The Effects of Electroacupuncture on the Extracellular Signal-Regulated Kinase 1/2/P2X3 Signal Pathway in the Spinal Cord of Rats with Chronic Constriction Injury

Abstract

Electroacupuncture (EA), as a traditional clinical method, is widely accepted in pain clinics, but the analgesic effect of EA has not been fully demonstrated. In the present study, we investigated the effect of EA on chronic pain and expression of P2X3 receptors in the spinal cord of rats with chronic constriction injury (CCI). The study was conducted in 2 parts. In part 1, Sprague Dawley rats were divided into 6 groups (n = 10): sham-CCI, CCI, LEA; CCI + 2 Hz EA at acupoints), HEA; CCI + 15 Hz EA at acupoints), NA-LEA (CCI + 2 Hz EA at nonacupoints), and NA-HEA (CCI + 15 Hz EA at nonacupoints). EA treatment was performed once a day on days 4 to 9 after CCI. Nociception was assessed using von Frey filaments and a hotplate apparatus.
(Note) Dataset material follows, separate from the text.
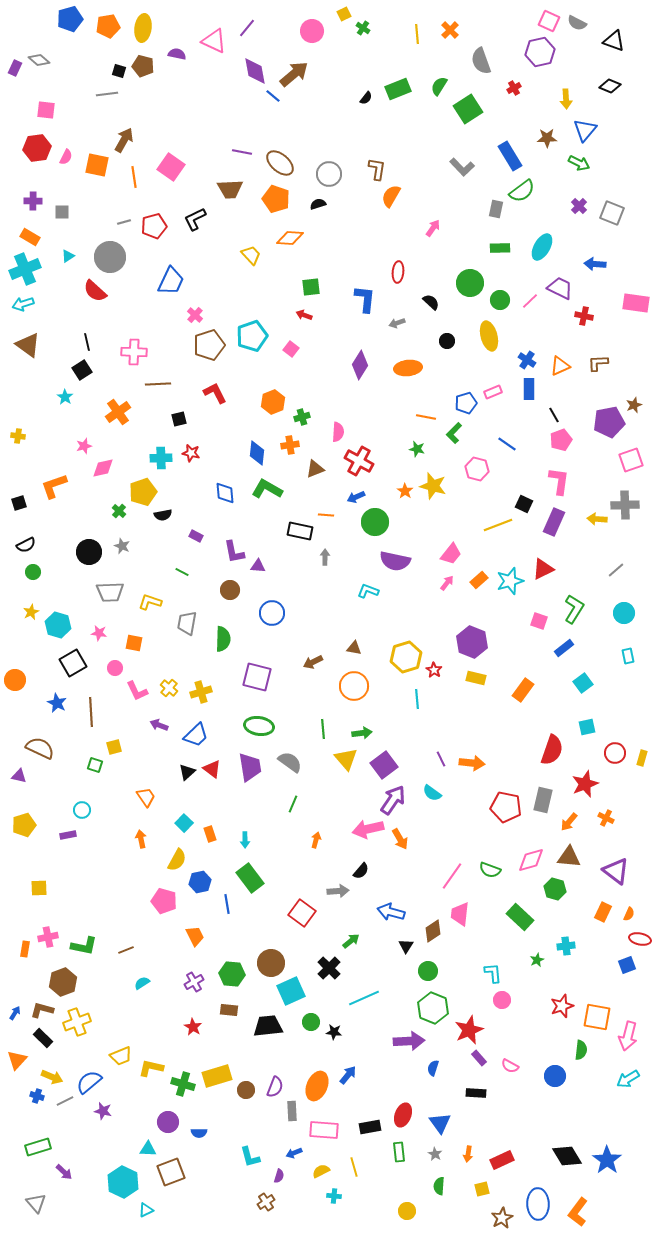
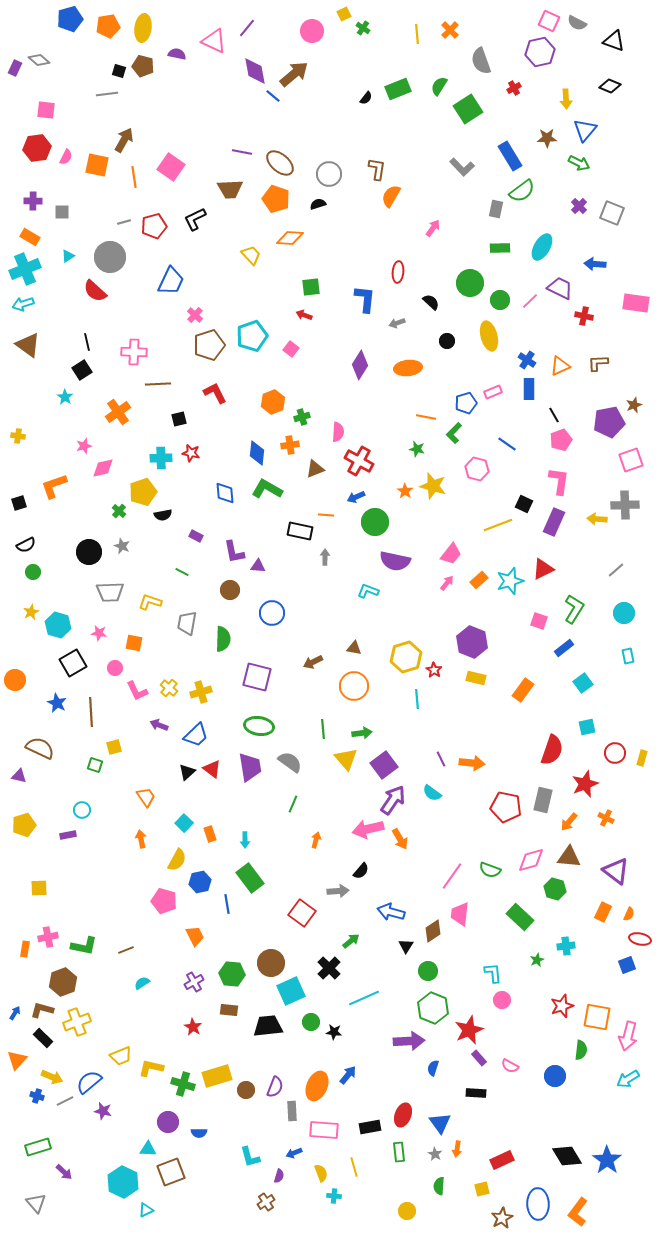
orange arrow at (468, 1154): moved 11 px left, 5 px up
yellow semicircle at (321, 1171): moved 2 px down; rotated 96 degrees clockwise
The protein and the messenger RNA (mRNA) levels of P2X3 receptors in the spinal cord were assayed by Western blotting and real-time polymerase chain reaction, respectively. In part 2, rats were divided into 5 groups (n = 10): sham-CCI, CCI, EA (CCI + EA at acupoints), NA-EA (CCI + EA at nonacupoints), and U0126 (CCI + intrathecal injection of U0126). EA treatment was conducted similar to part 1. Rats were given 5 µg U0126 in the U0126 group and 5% dimethyl sulfoxide intrathecally. Ten microliters was used as a vehicle for the other 4 groups twice a day on days 4 to 9 after CCI. Extracellular signal-regulated kinase 1/2 (ERK1/2) and ERK1/2 phosphorylation in the spinal cord were also assayed by Western blotting. EA treatment exhibited significant antinociceptive effects and reduced the CCI-induced increase of both protein and mRNA expression of P2X3 receptors in the spinal cord. Furthermore, 2 Hz EA had a better analgesic effect than 15 Hz EA, and the protein and mRNA level of P2X3 receptor in spinal cord were lower in rats treated with 2 Hz EA at acupoints than 15 Hz EA at acupoints. Either EA at acupoints or intrathecal injection of U0126 relieved allodynia and hyperalgesia and reduced the expression of P2X3 receptors and ERK1/2 phosphorylation in the spinal cord. The data demonstrated that EA alleviates neuropathic pain behavior, at least in part, by reducing P2X3 receptor expression in spinal cord via the ERK1/2 signaling pathway. Low frequency EA has a better analgesic effect than high frequency HEA on neuropathic pain.